Posted by **Willow** on Monday, February 23, 2009 at 4:29pm.

I have no idea what the system of equations would be for this problem, or how to find the system of equations.

Once I have the system of equations, I should be able to solve it myself.

Thanks! :)

- Algebra -
**Reiny**, Monday, February 23, 2009 at 4:42pmI used to encourage my students to make a chart for these kind of problems

the rows of the chart are the different situations and the columns would be titled

D(distance) R(rate) and T(time)

............D ........R ......T

1st train: 75t ------ 75 ---- t

2nd train: 125(t-2)-- 125 --- t-2

didn't they travel the same distance?

so 125(t-2) = 75t

Notice I only used one variable, if your teacher insists that you use two of them,

define first time as x

the second time as y

then the difference in their times is 2

---> x - y = 2

and the second equation would be 75x = 125y

- Algebra -
**Damon**, Monday, February 23, 2009 at 4:42pmTrain 1 travels for time t at 75 km/hr

Train 2 travels for time (t-2) at 125 km/hr

they both go the same distance

distance = rate * time

therefore

75 t = 125 (t-2)

- Question -
**Willow**, Monday, February 23, 2009 at 4:52pmYou see, here's what I did.

I changed the "t" in the equation that both of you gave me (75t=125(t-2)) to an x so I could use elimination to solve the problem.

That made that equation be

125x - 250 = 75x

+

75x = 125 y

That's where my problem comes along... it gets all weird and doesn't work. Is there another different equation I could have for the first equation in x and y form? Because I know that the second equation is basically the same as the first just w/ x's and y's, so is there another totally different equation?

Thanks! :)

- Algebra -
**Reiny**, Monday, February 23, 2009 at 5:01pmYou can't just toss around x's and y's indiscriminately.

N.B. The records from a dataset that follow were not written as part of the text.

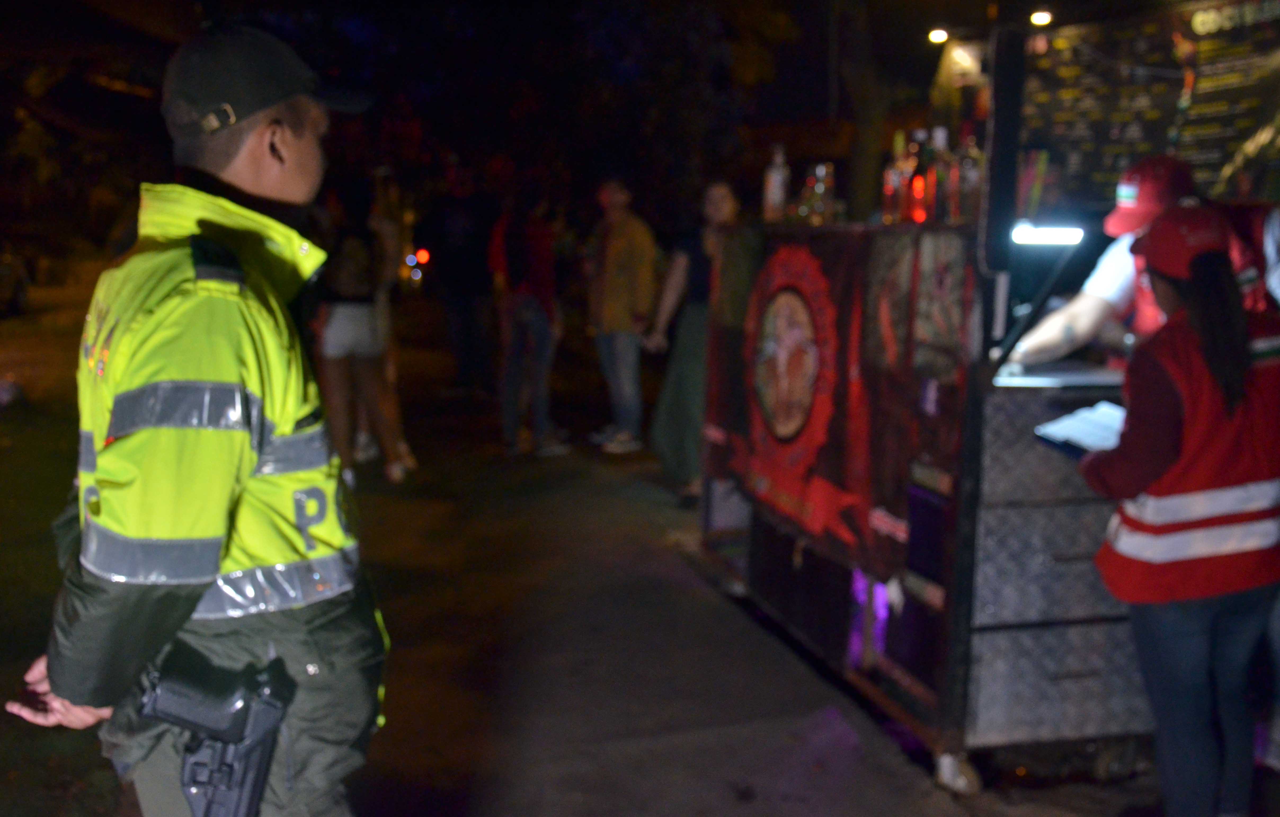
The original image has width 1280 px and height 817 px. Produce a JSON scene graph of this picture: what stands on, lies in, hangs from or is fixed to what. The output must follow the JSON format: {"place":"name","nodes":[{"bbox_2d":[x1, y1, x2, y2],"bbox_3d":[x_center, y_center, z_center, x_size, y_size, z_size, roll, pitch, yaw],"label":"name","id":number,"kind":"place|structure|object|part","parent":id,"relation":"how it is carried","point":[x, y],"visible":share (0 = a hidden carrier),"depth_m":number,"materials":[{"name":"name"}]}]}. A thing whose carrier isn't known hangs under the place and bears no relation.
{"place":"outdoors","nodes":[
{"label":"outdoors","id":0,"kind":"place"},
{"bbox_2d":[0,275,125,813],"label":"lawn","id":1,"kind":"structure","parent":0,"point":[3,713],"materials":[{"name":"green plant"}]},
{"bbox_2d":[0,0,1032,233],"label":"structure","id":2,"kind":"structure","parent":0,"point":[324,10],"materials":[{"name":"black"}]},
{"bbox_2d":[17,322,1225,816],"label":"pavement","id":3,"kind":"structure","parent":0,"point":[846,737],"materials":[{"name":"grey concrete"}]},
{"bbox_2d":[6,25,400,816],"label":"man","id":4,"kind":"object","parent":3,"relation":"on","point":[263,149],"visible":0.97,"depth_m":3.08},
{"bbox_2d":[138,657,291,816],"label":"pistol","id":5,"kind":"object","parent":4,"relation":"attached to","point":[260,772],"visible":0.97,"depth_m":2.87,"materials":[{"name":"black"}]},
{"bbox_2d":[310,195,410,486],"bbox_3d":[-1.578,-0.423,11.387,0.525,1.667,0.644,-2,9,-14],"label":"woman","id":6,"kind":"object","parent":3,"relation":"on","point":[342,319],"visible":0.77,"depth_m":11.23},
{"bbox_2d":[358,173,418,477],"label":"person","id":7,"kind":"object","parent":3,"relation":"on","point":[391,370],"visible":0.43,"depth_m":12.25},
{"bbox_2d":[426,169,499,395],"bbox_3d":[-1.354,-1.031,16.405,0.675,1.852,0.764,2,9,9],"label":"person","id":8,"kind":"object","parent":3,"relation":"on","point":[463,217],"visible":0.99,"depth_m":16.12},
{"bbox_2d":[488,190,571,458],"bbox_3d":[-0.680,-0.583,12.807,0.517,1.742,0.590,1,9,6],"label":"person","id":9,"kind":"object","parent":3,"relation":"on","point":[540,331],"visible":0.99,"depth_m":12.61},
{"bbox_2d":[583,176,658,455],"bbox_3d":[-0.081,-0.577,12.958,0.579,1.678,0.545,8,11,40],"label":"man","id":10,"kind":"object","parent":3,"relation":"on","point":[631,258],"visible":1,"depth_m":12.71},
{"bbox_2d":[644,180,738,505],"bbox_3d":[0.334,-0.320,10.579,0.541,1.585,0.613,-2,9,-14],"label":"woman","id":11,"kind":"object","parent":3,"relation":"on","point":[720,207],"visible":0.67,"depth_m":10.42},
{"bbox_2d":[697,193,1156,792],"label":"food cart","id":12,"kind":"object","parent":3,"relation":"on","point":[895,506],"visible":0.74,"depth_m":6.00,"materials":[{"name":"metal"}]},
{"bbox_2d":[763,143,789,222],"bbox_3d":[0.508,-0.826,7.773,0.081,0.294,0.084,-2,9,-14],"label":"bottle","id":13,"kind":"object","parent":12,"relation":"on","point":[774,195],"visible":0.97,"depth_m":7.73,"materials":[{"name":"clear glass"}]},
{"bbox_2d":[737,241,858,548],"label":"emblem","id":14,"kind":"object","parent":12,"relation":"attached to","point":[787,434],"visible":0.97,"depth_m":7.09,"materials":[{"name":"red"}]},
{"bbox_2d":[802,160,837,223],"bbox_3d":[0.624,-0.741,7.293,0.108,0.225,0.104,0,9,-1],"label":"bottle","id":15,"kind":"object","parent":12,"relation":"on","point":[821,186],"visible":0.99,"depth_m":7.25,"materials":[{"name":"clear glass"}]},
{"bbox_2d":[882,130,910,223],"bbox_3d":[0.810,-0.710,6.568,0.078,0.293,0.079,-2,9,-14],"label":"bottle","id":16,"kind":"object","parent":12,"relation":"on","point":[888,188],"visible":0.84,"depth_m":6.53,"materials":[{"name":"glass"}]},
{"bbox_2d":[906,127,932,223],"bbox_3d":[0.855,-0.692,6.345,0.077,0.286,0.078,-2,9,-14],"label":"bottle","id":17,"kind":"object","parent":12,"relation":"on","point":[920,190],"visible":0.94,"depth_m":6.31,"materials":[{"name":"glass"}]},
{"bbox_2d":[927,27,948,44],"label":"lamp","id":18,"kind":"object","parent":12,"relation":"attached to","point":[942,37],"visible":0.73,"depth_m":21.13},
{"bbox_2d":[925,127,954,224],"bbox_3d":[0.886,-0.673,6.187,0.079,0.285,0.080,-2,9,-14],"label":"bottle","id":19,"kind":"object","parent":12,"relation":"on","point":[942,139],"visible":0.9,"depth_m":6.15,"materials":[{"name":"glass"}]},
{"bbox_2d":[952,131,983,224],"bbox_3d":[0.951,-0.654,6.059,0.079,0.277,0.080,-2,9,-14],"label":"bottle","id":20,"kind":"object","parent":12,"relation":"on","point":[969,178],"visible":0.77,"depth_m":6.02,"materials":[{"name":"clear glass"}]},
{"bbox_2d":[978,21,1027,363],"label":"post","id":21,"kind":"object","parent":12,"relation":"attached to","point":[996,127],"visible":0.83,"depth_m":5.61,"materials":[{"name":"black metal"}]},
{"bbox_2d":[1009,222,1084,245],"bbox_3d":[1.077,-0.464,5.625,0.242,0.053,0.105,0,9,-2],"label":"lamp","id":22,"kind":"object","parent":12,"relation":"attached to","point":[1048,239],"visible":0.89,"depth_m":5.58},
{"label":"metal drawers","id":23,"kind":"part","parent":12,"relation":"part of","materials":[{"name":"grey metal"}]},
{"bbox_2d":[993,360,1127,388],"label":"counter","id":24,"kind":"object","parent":12,"relation":"on","point":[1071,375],"visible":0.73,"depth_m":5.62,"materials":[{"name":"metal"}]},
{"bbox_2d":[1021,0,1279,206],"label":"menu board","id":25,"kind":"object","parent":12,"relation":"attached to","point":[1219,161],"visible":0.67,"depth_m":6.53,"materials":[{"name":"black"}]},
{"bbox_2d":[1029,9,1052,26],"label":"lamp","id":26,"kind":"object","parent":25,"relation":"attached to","point":[1044,18],"visible":0.7,"depth_m":21.53,"materials":[{"name":"white"}]},
{"bbox_2d":[1001,151,1279,369],"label":"man","id":27,"kind":"object","parent":3,"relation":"on","point":[1103,285],"visible":0.35,"depth_m":5.79},
{"bbox_2d":[1073,202,1279,816],"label":"woman","id":28,"kind":"object","parent":3,"relation":"on","point":[1231,361],"visible":0.95,"depth_m":4.80},
{"bbox_2d":[1034,400,1128,457],"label":"clipboard","id":29,"kind":"object","parent":28,"relation":"in","point":[1078,426],"visible":0.67,"depth_m":5.22,"materials":[{"name":"paper"}]},
{"label":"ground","id":30,"kind":"structure","parent":0},
{"bbox_2d":[0,238,30,315],"label":"car","id":31,"kind":"object","parent":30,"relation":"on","point":[3,268],"visible":0.98,"depth_m":25.59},
{"bbox_2d":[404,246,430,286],"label":"light","id":32,"kind":"object","parent":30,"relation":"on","point":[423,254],"visible":0.57,"depth_m":30.56,"materials":[{"name":"red"}]},
{"bbox_2d":[833,0,895,222],"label":"tree","id":33,"kind":"object","parent":30,"relation":"on","point":[868,115],"visible":0.77,"depth_m":21.95,"materials":[{"name":"plant"}]}
]}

I gave you the corresponding equations if you have to use x and y

your equation of 75x = 125y contradicts your equation 125x - 250 = 75x

Of course things got weird.

you don't have an equation that states that the difference in their times is 2

Read my alternate solution.

- Algebra -
**Willow**, Monday, February 23, 2009 at 5:06pmOh, I kind of skimmed what you said and didn't notice the x-y=2... I'm sorry!

Thanks so much though! :)

P.S: Is the correct answer 375 miles away from the station, meaning x=5 and y=3?

- Algebra -
**Damon**, Monday, February 23, 2009 at 5:06pm125x - 250 = 75x

+

75x = 125 y

------------------------

but what is y in your system?

You have just written the same fact twice.

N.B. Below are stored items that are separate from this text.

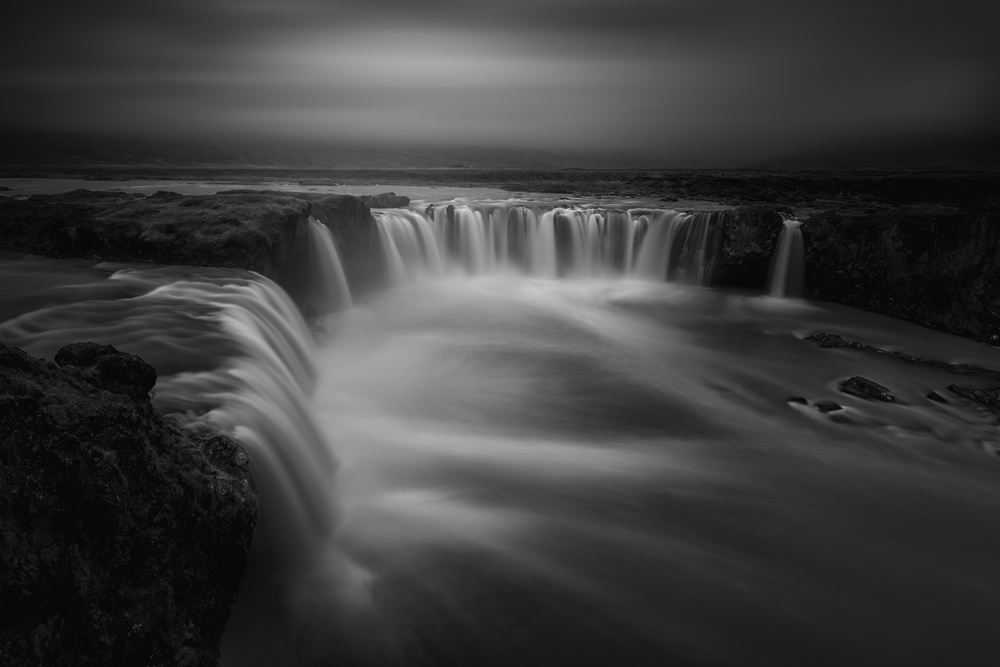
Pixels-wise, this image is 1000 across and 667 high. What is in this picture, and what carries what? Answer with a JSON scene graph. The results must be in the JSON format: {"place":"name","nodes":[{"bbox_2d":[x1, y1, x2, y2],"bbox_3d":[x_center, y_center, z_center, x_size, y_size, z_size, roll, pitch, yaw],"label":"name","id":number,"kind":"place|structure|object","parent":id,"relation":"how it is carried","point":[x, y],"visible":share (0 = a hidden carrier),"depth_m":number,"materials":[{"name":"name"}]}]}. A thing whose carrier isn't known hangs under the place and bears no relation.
{"place":"outdoors","nodes":[
{"label":"outdoors","id":0,"kind":"place"},
{"bbox_2d":[0,340,255,666],"label":"rock cliff","id":1,"kind":"structure","parent":0,"point":[24,399],"visible":0.84,"materials":[{"name":"stone"}]},
{"bbox_2d":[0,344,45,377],"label":"rock","id":2,"kind":"object","parent":1,"relation":"on","point":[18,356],"visible":0.45,"depth_m":4.95,"materials":[{"name":"stone"}]},
{"bbox_2d":[55,341,158,401],"bbox_3d":[-3.295,0.353,5.493,0.817,0.531,0.731,0,14,0],"label":"rock","id":3,"kind":"object","parent":1,"relation":"on","point":[116,352],"visible":0.68,"depth_m":5.34,"materials":[{"name":"stone"}]},
{"bbox_2d":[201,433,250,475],"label":"rock","id":4,"kind":"object","parent":1,"relation":"on","point":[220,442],"visible":0.5,"depth_m":5.74,"materials":[{"name":"stone"}]},
{"bbox_2d":[0,255,345,584],"label":"waterfall","id":5,"kind":"structure","parent":0,"point":[167,288],"materials":[{"name":"white liquid"}]},
{"bbox_2d":[0,188,372,284],"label":"rock ledge","id":6,"kind":"structure","parent":0,"point":[282,226],"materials":[{"name":"black stone"}]},
{"bbox_2d":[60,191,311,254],"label":"moss","id":7,"kind":"object","parent":6,"relation":"on","point":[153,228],"visible":0.55,"depth_m":16.22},
{"bbox_2d":[307,218,355,314],"label":"small waterfall","id":8,"kind":"structure","parent":6,"relation":"attached to","point":[337,271],"materials":[{"name":"white liquid"}]},
{"bbox_2d":[0,126,612,169],"label":"hill","id":9,"kind":"structure","parent":0,"point":[102,160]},
{"bbox_2d":[0,177,768,211],"label":"river","id":10,"kind":"structure","parent":0,"point":[159,185],"materials":[{"name":"liquid"}]},
{"bbox_2d":[359,191,411,208],"bbox_3d":[-5.105,-5.561,27.998,2.787,0.791,2.013,0,14,0],"label":"rock","id":11,"kind":"object","parent":10,"relation":"in","point":[382,197],"visible":0.76,"depth_m":27.45,"materials":[{"name":"grey stone"}]},
{"bbox_2d":[0,0,999,164],"label":"sky","id":12,"kind":"structure","parent":0,"point":[24,4],"materials":[{"name":"grey"}]},
{"bbox_2d":[0,166,999,213],"label":"plain","id":13,"kind":"structure","parent":0,"point":[513,189]},
{"bbox_2d":[205,263,999,666],"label":"river pool","id":14,"kind":"structure","parent":0,"point":[987,457],"materials":[{"name":"liquid"}]},
{"bbox_2d":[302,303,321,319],"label":"rock","id":15,"kind":"object","parent":14,"relation":"in","point":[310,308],"visible":0.56,"depth_m":15.53,"materials":[{"name":"grey stone"}]},
{"bbox_2d":[708,206,785,287],"bbox_3d":[8.000,-2.597,21.608,2.550,3.020,2.986,0,14,0],"label":"rock","id":16,"kind":"object","parent":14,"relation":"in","point":[764,228],"visible":0.69,"depth_m":20.60,"materials":[{"name":"stone"}]},
{"bbox_2d":[787,396,808,405],"bbox_3d":[5.215,1.242,11.582,0.426,0.237,0.397,0,14,0],"label":"rock","id":17,"kind":"object","parent":14,"relation":"in","point":[801,399],"visible":0.65,"depth_m":11.51,"materials":[{"name":"stone"}]},
{"bbox_2d":[815,400,842,412],"bbox_3d":[5.568,1.295,11.178,0.473,0.250,0.509,0,14,0],"label":"rock","id":18,"kind":"object","parent":14,"relation":"in","point":[832,407],"visible":0.83,"depth_m":11.09,"materials":[{"name":"stone"}]},
{"bbox_2d":[804,332,860,348],"bbox_3d":[7.391,0.249,14.711,1.206,0.398,1.068,0,14,0],"label":"rock","id":19,"kind":"object","parent":14,"relation":"in","point":[836,337],"visible":0.74,"depth_m":14.56,"materials":[{"name":"stone"}]},
{"bbox_2d":[841,376,895,402],"bbox_3d":[6.743,1.093,12.052,0.755,0.428,1.088,-9,17,-30],"label":"rock","id":20,"kind":"object","parent":14,"relation":"in","point":[871,389],"visible":0.91,"depth_m":11.91,"materials":[{"name":"stone"}]},
{"bbox_2d":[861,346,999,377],"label":"rock","id":21,"kind":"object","parent":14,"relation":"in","point":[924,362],"visible":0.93,"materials":[{"name":"black stone"}]},
{"bbox_2d":[926,391,947,402],"bbox_3d":[7.664,1.180,11.537,0.368,0.235,0.395,-4,15,-15],"label":"rock","id":22,"kind":"object","parent":14,"relation":"in","point":[930,395],"visible":0.79,"depth_m":11.49,"materials":[{"name":"stone"}]},
{"bbox_2d":[947,384,999,408],"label":"rock","id":23,"kind":"object","parent":14,"relation":"in","point":[973,393],"visible":0.95,"depth_m":11.53,"materials":[{"name":"stone"}]},
{"bbox_2d":[694,208,999,346],"label":"cliff","id":24,"kind":"structure","parent":0,"point":[948,220],"materials":[{"name":"stone"}]},
{"bbox_2d":[371,202,721,290],"label":"waterfall","id":25,"kind":"structure","parent":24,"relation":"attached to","point":[564,214],"materials":[{"name":"white liquid"}]},
{"bbox_2d":[763,218,807,299],"label":"waterfall","id":26,"kind":"structure","parent":24,"relation":"on","point":[785,253],"materials":[{"name":"white liquid"}]},
{"bbox_2d":[751,132,999,170],"label":"hill","id":27,"kind":"structure","parent":0,"point":[895,164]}
]}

To make a system of two equations you need to state two facts

first they go the same distance, at 75 for x hours and the other at 125 for y hours

that is your

75 x = 125 y

now the other fact you are given is

x = y + 2

multiply that by 75 to use elimination

75 x = 75 y + 150

so

0 = 125 y - 75 y -150

150 = 50 y

y = 3

then go back for x

x = y+2 = 5